Otan e o protagonismo da guerra

Correio Braziliense
postado em 17/03/2022 00:01

Tão perigoso quanto os estrondos provocados pelas bombas que não param de cair sobre as cidades na Ucrânia é o silêncio com que são desenvolvidas as tratativas para uma possível arregimentação de tropas do Ocidente, liderados pela Organização do Tratatado do Atlântico Norte (Otan), para fazer frente ao exército de Putin. Perigoso também é observar a entrada sorrateira da China nesse conflito, por meio de fornecimento, por debaixo dos panos, de suplementos bélicos para os russos. Há no ar, apesar da guerra declarada e ao vivo da Rússia contra a Ucrânia, toda uma movimentação de bastidores, ou rearrumação do tabuleiro estratégico, para o início de um grande conflito, capaz de envolver outros protagonistas, o que pode, facilmente, levar a todos para o ambiente de areia movediça impensável.

E o que esse conflito tem haver conosco? É uma questão que, pelas proporções que o evento pode adquirir e já provoca, no caso dos fertilizantes e no aumento nos preços do petróleo falam por si. No caso de um conflito generalizado, acreditem, não existirá lugar seguro para se proteger de seus efeitos. Sabe-se que o Brasil, além de não ter um poderio armado necessário para suprir as exigências de um país continental como o nosso, não conta também com abrigos subterrâneos em concreto armado, necessários para uma eventual guerra dessa magnitude. Estamos a pé e descalços nessa tempestade que se anuncia.

Das milhares de análises feitas por especialistas que realmente têm a dizer sobre o conflito na Ucrânia, poucos, ou quase nenhum, trouxeram uma clareza luminar e realista como a professor John Maersheimer, da Universidade de Chicago, disponível nas mídias mundiais.
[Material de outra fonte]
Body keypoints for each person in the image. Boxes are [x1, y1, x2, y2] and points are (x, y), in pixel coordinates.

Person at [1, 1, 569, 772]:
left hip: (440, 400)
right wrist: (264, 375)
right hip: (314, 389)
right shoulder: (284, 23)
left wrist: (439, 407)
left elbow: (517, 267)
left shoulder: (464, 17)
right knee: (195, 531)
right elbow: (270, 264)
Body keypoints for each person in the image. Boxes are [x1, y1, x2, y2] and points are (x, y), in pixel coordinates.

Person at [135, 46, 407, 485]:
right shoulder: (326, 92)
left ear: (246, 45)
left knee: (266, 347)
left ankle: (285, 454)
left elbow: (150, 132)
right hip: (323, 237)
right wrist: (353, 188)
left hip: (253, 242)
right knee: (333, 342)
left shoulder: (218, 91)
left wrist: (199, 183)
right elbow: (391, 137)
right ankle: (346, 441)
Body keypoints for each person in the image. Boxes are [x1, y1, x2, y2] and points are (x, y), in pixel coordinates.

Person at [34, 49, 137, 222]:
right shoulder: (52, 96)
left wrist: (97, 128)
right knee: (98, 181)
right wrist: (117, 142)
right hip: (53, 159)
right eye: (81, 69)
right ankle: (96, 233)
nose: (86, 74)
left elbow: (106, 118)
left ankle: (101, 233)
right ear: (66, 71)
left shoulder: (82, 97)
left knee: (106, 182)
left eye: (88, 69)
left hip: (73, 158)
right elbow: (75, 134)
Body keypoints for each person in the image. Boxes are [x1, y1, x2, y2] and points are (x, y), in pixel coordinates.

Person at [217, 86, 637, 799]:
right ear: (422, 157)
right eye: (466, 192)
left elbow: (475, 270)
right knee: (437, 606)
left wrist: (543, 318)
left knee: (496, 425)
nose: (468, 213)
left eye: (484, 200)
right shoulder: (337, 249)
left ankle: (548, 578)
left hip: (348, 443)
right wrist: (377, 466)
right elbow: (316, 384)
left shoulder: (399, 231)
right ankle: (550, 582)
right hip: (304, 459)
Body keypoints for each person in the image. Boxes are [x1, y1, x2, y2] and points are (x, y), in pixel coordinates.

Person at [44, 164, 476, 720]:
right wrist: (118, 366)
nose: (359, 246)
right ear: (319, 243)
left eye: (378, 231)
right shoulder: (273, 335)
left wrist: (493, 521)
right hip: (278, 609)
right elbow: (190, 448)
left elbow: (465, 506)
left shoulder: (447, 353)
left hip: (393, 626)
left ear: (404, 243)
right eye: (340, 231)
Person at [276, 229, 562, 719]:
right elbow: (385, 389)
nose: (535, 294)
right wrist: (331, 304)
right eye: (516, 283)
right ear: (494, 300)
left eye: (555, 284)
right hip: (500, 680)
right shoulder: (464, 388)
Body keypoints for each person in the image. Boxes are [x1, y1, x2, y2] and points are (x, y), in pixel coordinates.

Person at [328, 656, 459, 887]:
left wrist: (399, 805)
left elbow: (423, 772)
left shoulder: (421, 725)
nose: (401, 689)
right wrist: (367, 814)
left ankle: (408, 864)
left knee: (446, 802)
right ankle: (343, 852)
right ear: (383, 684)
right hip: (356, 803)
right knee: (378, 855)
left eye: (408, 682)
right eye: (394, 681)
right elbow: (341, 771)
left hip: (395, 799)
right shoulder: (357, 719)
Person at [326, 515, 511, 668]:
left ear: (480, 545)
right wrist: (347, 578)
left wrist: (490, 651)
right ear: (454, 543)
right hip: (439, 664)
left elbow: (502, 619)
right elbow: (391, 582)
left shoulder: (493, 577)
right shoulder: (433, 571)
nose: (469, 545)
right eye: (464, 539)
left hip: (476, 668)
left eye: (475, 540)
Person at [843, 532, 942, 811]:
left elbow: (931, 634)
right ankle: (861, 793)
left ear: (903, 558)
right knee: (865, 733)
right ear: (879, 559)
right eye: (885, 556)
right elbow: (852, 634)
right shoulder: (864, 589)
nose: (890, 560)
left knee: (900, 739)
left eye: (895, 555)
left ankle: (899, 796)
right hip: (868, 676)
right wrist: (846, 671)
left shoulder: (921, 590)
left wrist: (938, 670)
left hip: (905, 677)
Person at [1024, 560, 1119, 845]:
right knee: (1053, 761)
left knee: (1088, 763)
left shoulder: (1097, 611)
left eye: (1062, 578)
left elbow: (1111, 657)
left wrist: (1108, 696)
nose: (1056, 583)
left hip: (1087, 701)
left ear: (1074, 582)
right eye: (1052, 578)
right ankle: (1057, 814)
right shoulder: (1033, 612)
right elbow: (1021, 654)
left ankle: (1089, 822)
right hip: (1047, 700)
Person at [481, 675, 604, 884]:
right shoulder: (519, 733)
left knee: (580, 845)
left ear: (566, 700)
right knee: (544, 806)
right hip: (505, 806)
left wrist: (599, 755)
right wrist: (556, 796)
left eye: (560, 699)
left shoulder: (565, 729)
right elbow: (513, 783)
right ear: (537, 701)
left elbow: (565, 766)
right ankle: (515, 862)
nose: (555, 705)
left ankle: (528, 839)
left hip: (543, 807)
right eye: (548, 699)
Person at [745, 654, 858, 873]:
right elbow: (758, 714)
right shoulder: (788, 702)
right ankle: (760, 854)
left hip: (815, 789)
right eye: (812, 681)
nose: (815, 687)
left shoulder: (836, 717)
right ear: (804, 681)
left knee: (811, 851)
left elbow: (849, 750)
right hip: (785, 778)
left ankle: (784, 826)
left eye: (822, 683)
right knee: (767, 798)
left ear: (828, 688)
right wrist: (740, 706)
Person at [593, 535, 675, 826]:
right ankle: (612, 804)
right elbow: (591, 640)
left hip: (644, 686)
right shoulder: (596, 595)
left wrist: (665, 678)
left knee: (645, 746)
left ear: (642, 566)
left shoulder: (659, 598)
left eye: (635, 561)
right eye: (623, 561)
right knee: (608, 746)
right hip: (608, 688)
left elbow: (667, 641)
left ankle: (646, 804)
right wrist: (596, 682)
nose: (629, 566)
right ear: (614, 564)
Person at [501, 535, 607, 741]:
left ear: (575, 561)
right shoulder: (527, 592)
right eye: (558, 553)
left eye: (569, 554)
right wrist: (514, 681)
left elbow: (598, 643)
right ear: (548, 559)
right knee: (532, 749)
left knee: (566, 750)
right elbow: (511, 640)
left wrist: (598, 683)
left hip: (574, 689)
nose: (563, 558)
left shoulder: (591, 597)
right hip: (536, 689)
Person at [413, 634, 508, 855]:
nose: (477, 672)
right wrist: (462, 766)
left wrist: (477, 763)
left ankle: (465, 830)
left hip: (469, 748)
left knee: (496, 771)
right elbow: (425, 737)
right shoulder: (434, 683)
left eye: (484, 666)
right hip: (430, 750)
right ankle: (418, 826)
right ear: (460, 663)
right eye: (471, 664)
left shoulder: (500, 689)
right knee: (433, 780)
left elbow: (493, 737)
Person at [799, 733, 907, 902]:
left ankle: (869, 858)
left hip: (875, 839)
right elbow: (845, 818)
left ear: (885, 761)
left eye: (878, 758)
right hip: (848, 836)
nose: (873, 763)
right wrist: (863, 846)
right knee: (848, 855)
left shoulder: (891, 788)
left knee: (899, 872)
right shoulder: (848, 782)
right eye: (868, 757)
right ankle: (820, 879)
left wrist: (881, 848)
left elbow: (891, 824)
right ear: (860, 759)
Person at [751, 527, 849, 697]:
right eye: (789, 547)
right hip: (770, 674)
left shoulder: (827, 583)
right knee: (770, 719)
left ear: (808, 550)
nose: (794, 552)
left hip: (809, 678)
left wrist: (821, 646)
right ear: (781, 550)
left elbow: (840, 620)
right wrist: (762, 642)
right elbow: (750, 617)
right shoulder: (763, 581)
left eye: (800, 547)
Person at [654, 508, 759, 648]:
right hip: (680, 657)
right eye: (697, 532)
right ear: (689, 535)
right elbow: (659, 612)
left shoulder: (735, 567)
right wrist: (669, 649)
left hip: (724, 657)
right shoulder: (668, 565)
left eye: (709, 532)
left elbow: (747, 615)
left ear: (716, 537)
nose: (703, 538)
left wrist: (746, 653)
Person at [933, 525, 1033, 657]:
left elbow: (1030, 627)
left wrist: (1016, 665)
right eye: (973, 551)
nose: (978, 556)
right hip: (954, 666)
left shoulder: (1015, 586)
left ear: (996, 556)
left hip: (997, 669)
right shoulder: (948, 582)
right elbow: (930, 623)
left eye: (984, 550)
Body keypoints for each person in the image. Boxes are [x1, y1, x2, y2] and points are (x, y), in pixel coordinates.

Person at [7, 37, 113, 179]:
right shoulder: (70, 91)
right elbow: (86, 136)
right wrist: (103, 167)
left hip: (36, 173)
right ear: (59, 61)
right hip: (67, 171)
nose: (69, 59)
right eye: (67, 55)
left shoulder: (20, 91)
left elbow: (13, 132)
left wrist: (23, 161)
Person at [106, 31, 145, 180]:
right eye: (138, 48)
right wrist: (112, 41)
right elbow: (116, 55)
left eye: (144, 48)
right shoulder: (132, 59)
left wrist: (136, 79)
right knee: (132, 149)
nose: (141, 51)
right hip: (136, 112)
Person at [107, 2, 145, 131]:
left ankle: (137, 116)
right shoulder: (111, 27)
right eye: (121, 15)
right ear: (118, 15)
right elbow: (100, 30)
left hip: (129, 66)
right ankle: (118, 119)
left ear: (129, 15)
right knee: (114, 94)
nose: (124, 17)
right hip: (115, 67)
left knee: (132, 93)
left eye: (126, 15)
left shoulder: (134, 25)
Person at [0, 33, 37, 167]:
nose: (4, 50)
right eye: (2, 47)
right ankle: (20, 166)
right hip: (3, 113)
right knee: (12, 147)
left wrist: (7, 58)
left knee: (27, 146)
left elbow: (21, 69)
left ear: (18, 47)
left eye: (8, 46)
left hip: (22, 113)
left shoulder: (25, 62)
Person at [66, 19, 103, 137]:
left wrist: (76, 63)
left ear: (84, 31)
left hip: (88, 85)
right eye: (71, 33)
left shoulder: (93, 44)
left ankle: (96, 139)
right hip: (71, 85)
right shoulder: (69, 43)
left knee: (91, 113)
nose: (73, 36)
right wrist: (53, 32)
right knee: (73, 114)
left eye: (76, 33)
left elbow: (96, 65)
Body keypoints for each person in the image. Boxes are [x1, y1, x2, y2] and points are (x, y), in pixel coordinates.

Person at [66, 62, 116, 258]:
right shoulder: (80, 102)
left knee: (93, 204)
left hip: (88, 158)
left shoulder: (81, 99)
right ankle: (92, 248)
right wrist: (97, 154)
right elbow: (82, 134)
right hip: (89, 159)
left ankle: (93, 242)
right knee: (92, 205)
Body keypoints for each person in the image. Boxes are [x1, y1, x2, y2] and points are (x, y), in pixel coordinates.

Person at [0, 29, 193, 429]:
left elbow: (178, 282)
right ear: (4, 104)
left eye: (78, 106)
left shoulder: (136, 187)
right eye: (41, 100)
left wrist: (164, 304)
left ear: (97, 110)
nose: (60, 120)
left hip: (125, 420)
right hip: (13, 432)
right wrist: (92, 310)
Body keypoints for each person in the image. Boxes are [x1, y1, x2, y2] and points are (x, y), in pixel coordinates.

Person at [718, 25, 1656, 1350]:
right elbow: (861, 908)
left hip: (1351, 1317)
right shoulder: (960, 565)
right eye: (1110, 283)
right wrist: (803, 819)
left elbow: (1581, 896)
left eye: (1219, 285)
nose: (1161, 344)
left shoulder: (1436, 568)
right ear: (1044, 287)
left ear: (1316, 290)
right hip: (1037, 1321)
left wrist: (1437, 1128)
Em sua avaliação, a Ucrânia perdeu, definitivamente, a Crimeia e o Donbass. A questão que importa é saber se aquele país vai perder ainda mais território para a Rússia, principalmente as terras ao Leste do país. Por outro lado, todos sabem que a economia ucraniana está destruída, com suas principais cidades em processo de se tornarem ruínas.

Com isso, a economia mundial será também afetada, o que trará consequências para todas as democracias do globo. Esses eventos ainda diminuirão a influência americana tanto na Europa quanto na China, onde, segundo o professor Maersheimer, deveriam se concentrar todas as atenções do governo dos Estados Unidos. Além desse cenário de crise, as movimentações políticas do Ocidente empurram a Rússia diretamente para o colo dos chineses. Como se não bastasse, a Otan, com os Estados Unidos e a Europa Ocidental, está, sem perceber, transformando o leste do continente europeu numa região de instabilidades perigosas, o que força a presença do Ocidente nessas áreas, antes sob influência da Rússia.

Trata-se, como afirma o professor, de uma situação desastrosa para todos. Aqui, entra a questão básica: quem provocou toda essa instabilidade, desde o início. Ao contrário da voz corrente no Ocidente, que debita toda a responsabilidade por essa guerra aos russos e diretamente a Putin, o professor da Universidade de Chicago ressalta que a principal responsabilidade por toda essa crise armada cabe, principalmente, ao Ocidente e ao seu modelo de política internacional.

A crise, acrescenta ele, teria começado em abril de 2006, com a perspectiva de fazer a Ucrânia e a Geórgia membros efetivos da Otan "a todo o custo". Na ocasião, os russos alertaram o mundo que essa seria uma situação inaceitável e que esses países não seriam, jamais, parte da Otan. Outra análise a ser considerada é a do linguista e filósofo americano Noam Chomsky. Para ele, os acontecimentos na Ucrânia se devem à expansão da Otan sobre áreas que seriam de influência da Rússia.

Segundo ele, mesmo que Putin fosse uma espécie de Ghandi russo, a situação de guerra seria a mesma. Para Chomsky, a Otan não deveria continuar a existir depois de 1990, quando o império soviético deixou de existir. A Guerra Fria estava sepultada e a Otan havia perdido seu sentido estratégico. Contrariando o bom senso, a Otan não só continuou a existir, como se expandiu para próximo a Moscou, mudando seu objetivo de defesa para o de controle da energia do mundo, por meio do monitoramento das rotas e dutos de óleo e gás marítimas.

Nesse sentido, a Otan passou a ser uma espécie de força interventora americana. Diante de visões realistas como estas, é preciso focar a atenção na movimentação feita pela Otan, com os EUA torcendo para que o Ocidente siga os caminhos da razão e do bom senso, pois não há, nessa contenda, um lado a quem se possa debitar o papel de mocinho da história.